- **Saved data entries**:

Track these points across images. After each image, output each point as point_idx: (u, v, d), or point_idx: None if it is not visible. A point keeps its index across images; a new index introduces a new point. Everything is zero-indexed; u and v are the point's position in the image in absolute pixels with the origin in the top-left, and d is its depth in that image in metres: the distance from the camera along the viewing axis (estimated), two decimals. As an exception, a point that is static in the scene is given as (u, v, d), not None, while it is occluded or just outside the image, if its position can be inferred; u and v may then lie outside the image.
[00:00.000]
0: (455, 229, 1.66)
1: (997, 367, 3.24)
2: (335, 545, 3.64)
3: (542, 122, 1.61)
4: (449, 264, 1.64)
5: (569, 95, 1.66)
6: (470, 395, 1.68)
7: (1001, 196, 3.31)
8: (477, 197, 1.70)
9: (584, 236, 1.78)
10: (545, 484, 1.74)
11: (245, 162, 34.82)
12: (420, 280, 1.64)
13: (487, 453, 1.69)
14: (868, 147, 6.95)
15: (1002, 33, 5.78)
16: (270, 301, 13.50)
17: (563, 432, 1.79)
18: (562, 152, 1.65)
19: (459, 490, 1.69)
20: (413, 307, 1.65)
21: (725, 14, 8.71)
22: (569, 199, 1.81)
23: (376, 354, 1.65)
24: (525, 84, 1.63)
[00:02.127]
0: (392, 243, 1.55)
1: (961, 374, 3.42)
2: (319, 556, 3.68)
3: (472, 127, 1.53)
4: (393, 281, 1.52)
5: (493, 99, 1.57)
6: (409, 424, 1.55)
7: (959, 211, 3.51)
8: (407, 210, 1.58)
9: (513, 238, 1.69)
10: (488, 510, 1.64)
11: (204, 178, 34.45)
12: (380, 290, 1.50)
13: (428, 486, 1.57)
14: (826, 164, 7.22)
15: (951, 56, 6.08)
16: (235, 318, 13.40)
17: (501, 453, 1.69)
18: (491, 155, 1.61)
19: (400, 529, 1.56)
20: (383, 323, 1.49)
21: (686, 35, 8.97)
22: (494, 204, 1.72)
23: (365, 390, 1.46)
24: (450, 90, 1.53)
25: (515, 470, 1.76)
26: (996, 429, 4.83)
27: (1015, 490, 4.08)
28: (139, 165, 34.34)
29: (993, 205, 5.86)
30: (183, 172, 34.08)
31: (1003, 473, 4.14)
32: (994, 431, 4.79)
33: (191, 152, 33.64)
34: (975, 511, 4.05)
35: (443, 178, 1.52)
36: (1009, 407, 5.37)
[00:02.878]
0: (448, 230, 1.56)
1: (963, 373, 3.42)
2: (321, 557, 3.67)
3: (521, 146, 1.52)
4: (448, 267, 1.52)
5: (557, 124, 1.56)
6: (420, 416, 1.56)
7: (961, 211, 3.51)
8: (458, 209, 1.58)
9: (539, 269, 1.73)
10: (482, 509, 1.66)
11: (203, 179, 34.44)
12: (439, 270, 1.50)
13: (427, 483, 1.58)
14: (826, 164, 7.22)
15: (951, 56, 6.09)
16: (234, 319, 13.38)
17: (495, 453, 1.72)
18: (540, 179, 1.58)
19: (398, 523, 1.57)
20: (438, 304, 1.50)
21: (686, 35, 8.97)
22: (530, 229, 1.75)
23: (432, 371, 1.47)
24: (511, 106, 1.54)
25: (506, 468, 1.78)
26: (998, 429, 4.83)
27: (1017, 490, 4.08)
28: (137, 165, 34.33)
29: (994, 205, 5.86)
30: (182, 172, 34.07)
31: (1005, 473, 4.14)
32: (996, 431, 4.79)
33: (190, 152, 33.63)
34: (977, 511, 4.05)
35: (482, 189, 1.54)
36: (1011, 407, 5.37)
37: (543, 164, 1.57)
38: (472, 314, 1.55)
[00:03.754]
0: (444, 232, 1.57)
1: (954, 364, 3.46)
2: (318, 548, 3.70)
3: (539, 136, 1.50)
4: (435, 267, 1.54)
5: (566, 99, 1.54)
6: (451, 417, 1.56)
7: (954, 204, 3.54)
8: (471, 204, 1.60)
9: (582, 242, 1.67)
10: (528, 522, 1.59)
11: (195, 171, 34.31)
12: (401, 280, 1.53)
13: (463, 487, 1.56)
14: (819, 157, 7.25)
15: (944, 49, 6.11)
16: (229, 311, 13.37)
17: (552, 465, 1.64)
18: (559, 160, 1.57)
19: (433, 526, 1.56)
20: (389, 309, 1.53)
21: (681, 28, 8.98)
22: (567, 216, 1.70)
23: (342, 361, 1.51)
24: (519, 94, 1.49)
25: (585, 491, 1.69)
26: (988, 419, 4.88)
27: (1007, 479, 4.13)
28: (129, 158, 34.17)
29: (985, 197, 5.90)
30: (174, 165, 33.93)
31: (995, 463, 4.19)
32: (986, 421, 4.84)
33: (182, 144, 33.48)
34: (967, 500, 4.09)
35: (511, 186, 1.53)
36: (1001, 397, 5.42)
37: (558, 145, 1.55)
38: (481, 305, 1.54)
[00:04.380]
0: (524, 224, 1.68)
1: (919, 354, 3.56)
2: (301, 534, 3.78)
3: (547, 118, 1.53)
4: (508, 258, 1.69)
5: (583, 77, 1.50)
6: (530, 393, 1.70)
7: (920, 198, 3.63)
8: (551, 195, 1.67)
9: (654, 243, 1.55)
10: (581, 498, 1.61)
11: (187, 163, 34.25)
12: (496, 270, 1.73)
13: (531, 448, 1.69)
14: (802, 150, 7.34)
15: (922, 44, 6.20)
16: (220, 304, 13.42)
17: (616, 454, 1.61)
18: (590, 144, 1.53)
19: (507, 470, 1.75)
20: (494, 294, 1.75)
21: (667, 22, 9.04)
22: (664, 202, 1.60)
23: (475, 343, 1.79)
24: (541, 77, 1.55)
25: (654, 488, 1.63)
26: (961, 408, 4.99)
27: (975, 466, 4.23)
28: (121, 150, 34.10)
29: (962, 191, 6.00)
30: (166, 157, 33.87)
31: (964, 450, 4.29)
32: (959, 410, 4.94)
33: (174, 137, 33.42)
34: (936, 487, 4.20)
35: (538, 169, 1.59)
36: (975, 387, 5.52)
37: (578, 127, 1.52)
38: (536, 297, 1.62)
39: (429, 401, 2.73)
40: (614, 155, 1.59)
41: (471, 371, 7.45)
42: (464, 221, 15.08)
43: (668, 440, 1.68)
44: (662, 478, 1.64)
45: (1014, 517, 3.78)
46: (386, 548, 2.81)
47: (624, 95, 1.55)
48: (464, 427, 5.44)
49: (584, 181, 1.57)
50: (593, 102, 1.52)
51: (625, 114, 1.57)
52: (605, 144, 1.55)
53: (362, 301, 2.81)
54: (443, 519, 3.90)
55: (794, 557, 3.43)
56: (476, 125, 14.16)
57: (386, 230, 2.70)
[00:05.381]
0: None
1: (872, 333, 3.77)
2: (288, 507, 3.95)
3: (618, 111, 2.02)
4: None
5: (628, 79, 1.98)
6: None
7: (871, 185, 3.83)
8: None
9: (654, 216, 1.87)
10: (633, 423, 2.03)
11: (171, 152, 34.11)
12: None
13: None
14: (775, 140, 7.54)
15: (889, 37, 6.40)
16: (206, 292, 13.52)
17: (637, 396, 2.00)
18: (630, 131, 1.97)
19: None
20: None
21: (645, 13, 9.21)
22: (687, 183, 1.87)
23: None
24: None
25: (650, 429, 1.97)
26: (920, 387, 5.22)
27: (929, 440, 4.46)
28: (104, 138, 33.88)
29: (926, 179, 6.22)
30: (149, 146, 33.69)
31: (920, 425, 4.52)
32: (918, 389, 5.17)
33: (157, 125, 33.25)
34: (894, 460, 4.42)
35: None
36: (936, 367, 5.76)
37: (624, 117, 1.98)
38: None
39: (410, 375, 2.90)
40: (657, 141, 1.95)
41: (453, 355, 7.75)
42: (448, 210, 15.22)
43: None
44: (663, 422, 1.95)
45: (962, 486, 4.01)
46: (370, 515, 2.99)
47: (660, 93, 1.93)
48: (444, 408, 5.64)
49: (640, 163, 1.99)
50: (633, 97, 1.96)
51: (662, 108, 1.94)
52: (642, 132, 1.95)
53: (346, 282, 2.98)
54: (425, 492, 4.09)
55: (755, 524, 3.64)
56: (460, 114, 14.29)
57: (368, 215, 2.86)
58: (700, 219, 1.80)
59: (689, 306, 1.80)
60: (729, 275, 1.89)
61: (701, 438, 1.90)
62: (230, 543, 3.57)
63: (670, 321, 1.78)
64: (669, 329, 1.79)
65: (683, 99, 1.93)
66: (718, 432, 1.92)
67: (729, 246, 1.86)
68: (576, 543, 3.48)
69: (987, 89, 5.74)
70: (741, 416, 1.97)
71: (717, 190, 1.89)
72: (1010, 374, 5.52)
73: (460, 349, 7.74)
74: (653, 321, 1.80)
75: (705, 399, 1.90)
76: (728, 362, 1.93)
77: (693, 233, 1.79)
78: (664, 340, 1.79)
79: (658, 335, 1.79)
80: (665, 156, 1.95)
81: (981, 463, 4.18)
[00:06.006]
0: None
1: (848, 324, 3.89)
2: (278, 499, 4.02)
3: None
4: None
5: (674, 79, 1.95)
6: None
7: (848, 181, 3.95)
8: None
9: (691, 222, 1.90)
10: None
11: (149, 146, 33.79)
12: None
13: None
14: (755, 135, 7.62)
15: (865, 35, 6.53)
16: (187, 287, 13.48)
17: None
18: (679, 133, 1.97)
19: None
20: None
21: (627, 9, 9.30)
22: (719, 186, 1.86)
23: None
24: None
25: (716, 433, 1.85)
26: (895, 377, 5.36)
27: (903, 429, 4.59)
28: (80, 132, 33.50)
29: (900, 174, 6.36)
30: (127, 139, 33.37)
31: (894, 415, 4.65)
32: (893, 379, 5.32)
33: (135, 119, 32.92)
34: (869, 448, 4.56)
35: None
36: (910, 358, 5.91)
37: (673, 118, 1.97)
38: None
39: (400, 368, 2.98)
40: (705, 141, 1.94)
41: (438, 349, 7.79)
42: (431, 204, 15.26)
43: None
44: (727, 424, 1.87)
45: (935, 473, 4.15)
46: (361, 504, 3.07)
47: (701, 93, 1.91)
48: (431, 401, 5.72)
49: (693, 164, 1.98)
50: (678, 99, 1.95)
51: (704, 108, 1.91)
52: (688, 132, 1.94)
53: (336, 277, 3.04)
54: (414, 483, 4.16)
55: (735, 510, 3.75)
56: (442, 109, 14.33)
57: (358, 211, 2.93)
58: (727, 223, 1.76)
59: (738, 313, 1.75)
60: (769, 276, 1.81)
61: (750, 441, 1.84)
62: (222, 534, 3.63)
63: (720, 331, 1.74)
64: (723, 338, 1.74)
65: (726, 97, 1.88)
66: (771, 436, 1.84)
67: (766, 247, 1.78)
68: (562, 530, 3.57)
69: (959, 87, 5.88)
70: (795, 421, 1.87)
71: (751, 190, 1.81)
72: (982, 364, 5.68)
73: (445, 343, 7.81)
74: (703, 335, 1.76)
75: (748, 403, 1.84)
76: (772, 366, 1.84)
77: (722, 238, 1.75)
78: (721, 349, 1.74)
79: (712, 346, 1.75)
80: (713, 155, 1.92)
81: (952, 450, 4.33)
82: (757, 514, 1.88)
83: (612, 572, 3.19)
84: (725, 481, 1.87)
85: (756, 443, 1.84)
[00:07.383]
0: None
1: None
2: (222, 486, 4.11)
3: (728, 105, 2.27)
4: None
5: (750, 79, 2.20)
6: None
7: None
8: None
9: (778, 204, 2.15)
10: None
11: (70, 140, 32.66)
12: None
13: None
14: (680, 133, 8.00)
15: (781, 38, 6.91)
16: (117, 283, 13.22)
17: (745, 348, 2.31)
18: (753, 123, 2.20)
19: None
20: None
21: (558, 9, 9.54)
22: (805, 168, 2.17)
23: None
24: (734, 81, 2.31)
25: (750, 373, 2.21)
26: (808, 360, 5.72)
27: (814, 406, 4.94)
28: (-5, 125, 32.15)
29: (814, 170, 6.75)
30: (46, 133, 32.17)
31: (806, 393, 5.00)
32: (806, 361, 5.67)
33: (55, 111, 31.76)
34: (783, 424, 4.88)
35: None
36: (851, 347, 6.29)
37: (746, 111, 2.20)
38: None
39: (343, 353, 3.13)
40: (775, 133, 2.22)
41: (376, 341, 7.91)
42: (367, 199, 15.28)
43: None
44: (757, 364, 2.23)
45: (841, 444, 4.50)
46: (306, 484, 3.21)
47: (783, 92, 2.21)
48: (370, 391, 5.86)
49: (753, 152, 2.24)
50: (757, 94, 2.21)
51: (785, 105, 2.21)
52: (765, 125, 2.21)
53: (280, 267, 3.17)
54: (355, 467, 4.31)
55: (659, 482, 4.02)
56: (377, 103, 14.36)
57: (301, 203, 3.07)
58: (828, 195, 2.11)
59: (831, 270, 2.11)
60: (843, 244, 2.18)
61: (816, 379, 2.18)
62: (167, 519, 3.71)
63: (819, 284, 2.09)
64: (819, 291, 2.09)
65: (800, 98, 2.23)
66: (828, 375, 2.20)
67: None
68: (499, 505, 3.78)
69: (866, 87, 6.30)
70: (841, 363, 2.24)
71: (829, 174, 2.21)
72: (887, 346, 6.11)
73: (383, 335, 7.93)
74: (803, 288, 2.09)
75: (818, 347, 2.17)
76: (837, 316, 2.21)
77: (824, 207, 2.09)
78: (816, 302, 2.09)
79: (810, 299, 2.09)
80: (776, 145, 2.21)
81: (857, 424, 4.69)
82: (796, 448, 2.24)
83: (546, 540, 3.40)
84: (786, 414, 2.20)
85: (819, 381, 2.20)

- **REQUIRED ACTION**: Once the line with "54: (443, 519, 3.90)" is found in the records above, print exactly that line and every line after it through the line with "81: (981, 463, 4.18)".

- **REPLY**:
54: (443, 519, 3.90)
55: (794, 557, 3.43)
56: (476, 125, 14.16)
57: (386, 230, 2.70)
[00:05.381]
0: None
1: (872, 333, 3.77)
2: (288, 507, 3.95)
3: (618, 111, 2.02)
4: None
5: (628, 79, 1.98)
6: None
7: (871, 185, 3.83)
8: None
9: (654, 216, 1.87)
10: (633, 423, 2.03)
11: (171, 152, 34.11)
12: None
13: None
14: (775, 140, 7.54)
15: (889, 37, 6.40)
16: (206, 292, 13.52)
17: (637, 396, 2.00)
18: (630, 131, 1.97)
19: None
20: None
21: (645, 13, 9.21)
22: (687, 183, 1.87)
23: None
24: None
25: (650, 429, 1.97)
26: (920, 387, 5.22)
27: (929, 440, 4.46)
28: (104, 138, 33.88)
29: (926, 179, 6.22)
30: (149, 146, 33.69)
31: (920, 425, 4.52)
32: (918, 389, 5.17)
33: (157, 125, 33.25)
34: (894, 460, 4.42)
35: None
36: (936, 367, 5.76)
37: (624, 117, 1.98)
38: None
39: (410, 375, 2.90)
40: (657, 141, 1.95)
41: (453, 355, 7.75)
42: (448, 210, 15.22)
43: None
44: (663, 422, 1.95)
45: (962, 486, 4.01)
46: (370, 515, 2.99)
47: (660, 93, 1.93)
48: (444, 408, 5.64)
49: (640, 163, 1.99)
50: (633, 97, 1.96)
51: (662, 108, 1.94)
52: (642, 132, 1.95)
53: (346, 282, 2.98)
54: (425, 492, 4.09)
55: (755, 524, 3.64)
56: (460, 114, 14.29)
57: (368, 215, 2.86)
58: (700, 219, 1.80)
59: (689, 306, 1.80)
60: (729, 275, 1.89)
61: (701, 438, 1.90)
62: (230, 543, 3.57)
63: (670, 321, 1.78)
64: (669, 329, 1.79)
65: (683, 99, 1.93)
66: (718, 432, 1.92)
67: (729, 246, 1.86)
68: (576, 543, 3.48)
69: (987, 89, 5.74)
70: (741, 416, 1.97)
71: (717, 190, 1.89)
72: (1010, 374, 5.52)
73: (460, 349, 7.74)
74: (653, 321, 1.80)
75: (705, 399, 1.90)
76: (728, 362, 1.93)
77: (693, 233, 1.79)
78: (664, 340, 1.79)
79: (658, 335, 1.79)
80: (665, 156, 1.95)
81: (981, 463, 4.18)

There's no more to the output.